**GOAL OF THE EXERCISE:** With the pictures removed, write out the data below exactly.

**GIVEN RECORDS:**

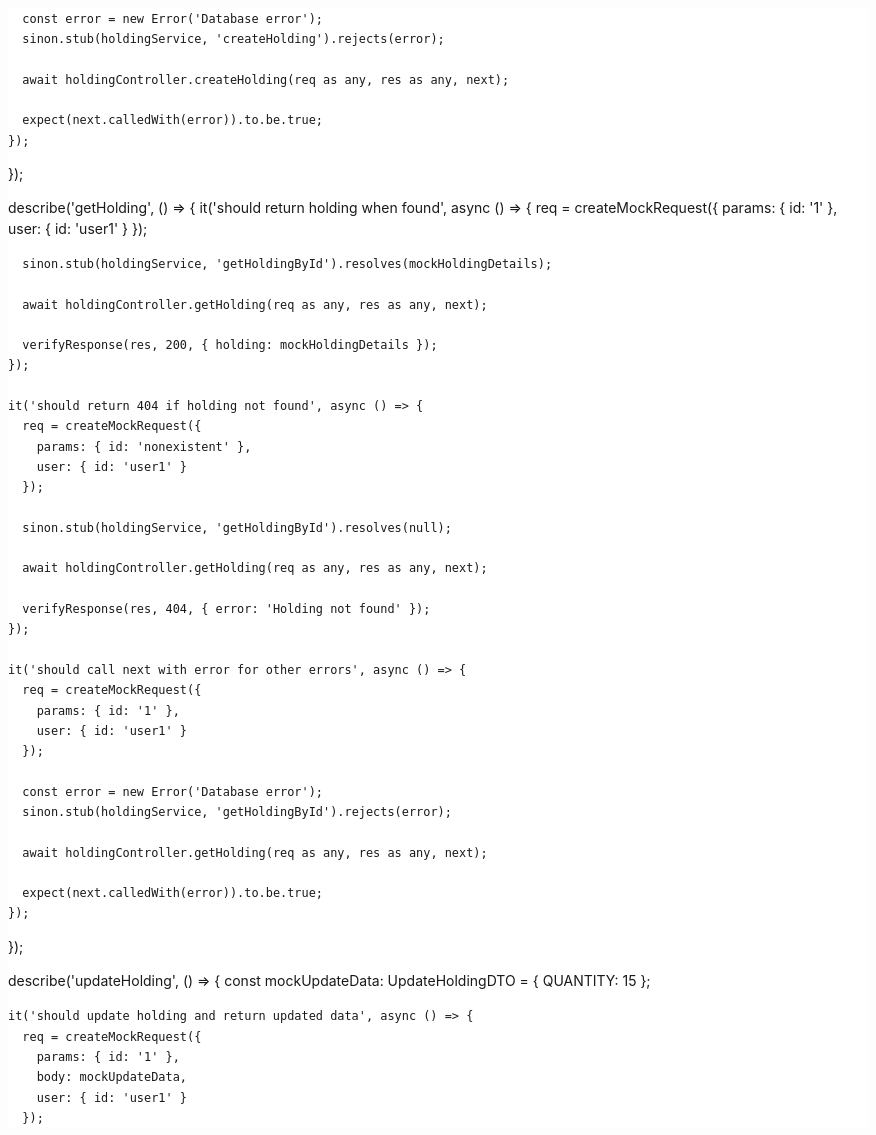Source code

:       const error = new Error('Database error');
      sinon.stub(holdingService, 'createHolding').rejects(error);

      await holdingController.createHolding(req as any, res as any, next);

      expect(next.calledWith(error)).to.be.true;
    });
  });

  describe('getHolding', () => {
    it('should return holding when found', async () => {
      req = createMockRequest({
        params: { id: '1' },
        user: { id: 'user1' }
      });

      sinon.stub(holdingService, 'getHoldingById').resolves(mockHoldingDetails);

      await holdingController.getHolding(req as any, res as any, next);

      verifyResponse(res, 200, { holding: mockHoldingDetails });
    });

    it('should return 404 if holding not found', async () => {
      req = createMockRequest({
        params: { id: 'nonexistent' },
        user: { id: 'user1' }
      });

      sinon.stub(holdingService, 'getHoldingById').resolves(null);

      await holdingController.getHolding(req as any, res as any, next);

      verifyResponse(res, 404, { error: 'Holding not found' });
    });

    it('should call next with error for other errors', async () => {
      req = createMockRequest({
        params: { id: '1' },
        user: { id: 'user1' }
      });

      const error = new Error('Database error');
      sinon.stub(holdingService, 'getHoldingById').rejects(error);

      await holdingController.getHolding(req as any, res as any, next);

      expect(next.calledWith(error)).to.be.true;
    });
  });

  describe('updateHolding', () => {
    const mockUpdateData: UpdateHoldingDTO = {
      QUANTITY: 15
    };

    it('should update holding and return updated data', async () => {
      req = createMockRequest({
        params: { id: '1' },
        body: mockUpdateData,
        user: { id: 'user1' }
      });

**TASK RESPONSE:**
Source code

:       const error = new Error('Database error');
      sinon.stub(holdingService, 'createHolding').rejects(error);

      await holdingController.createHolding(req as any, res as any, next);

      expect(next.calledWith(error)).to.be.true;
    });
  });

  describe('getHolding', () => {
    it('should return holding when found', async () => {
      req = createMockRequest({
        params: { id: '1' },
        user: { id: 'user1' }
      });

      sinon.stub(holdingService, 'getHoldingById').resolves(mockHoldingDetails);

      await holdingController.getHolding(req as any, res as any, next);

      verifyResponse(res, 200, { holding: mockHoldingDetails });
    });

    it('should return 404 if holding not found', async () => {
      req = createMockRequest({
        params: { id: 'nonexistent' },
        user: { id: 'user1' }
      });

      sinon.stub(holdingService, 'getHoldingById').resolves(null);

      await holdingController.getHolding(req as any, res as any, next);

      verifyResponse(res, 404, { error: 'Holding not found' });
    });

    it('should call next with error for other errors', async () => {
      req = createMockRequest({
        params: { id: '1' },
        user: { id: 'user1' }
      });

      const error = new Error('Database error');
      sinon.stub(holdingService, 'getHoldingById').rejects(error);

      await holdingController.getHolding(req as any, res as any, next);

      expect(next.calledWith(error)).to.be.true;
    });
  });

  describe('updateHolding', () => {
    const mockUpdateData: UpdateHoldingDTO = {
      QUANTITY: 15
    };

    it('should update holding and return updated data', async () => {
      req = createMockRequest({
        params: { id: '1' },
        body: mockUpdateData,
        user: { id: 'user1' }
      });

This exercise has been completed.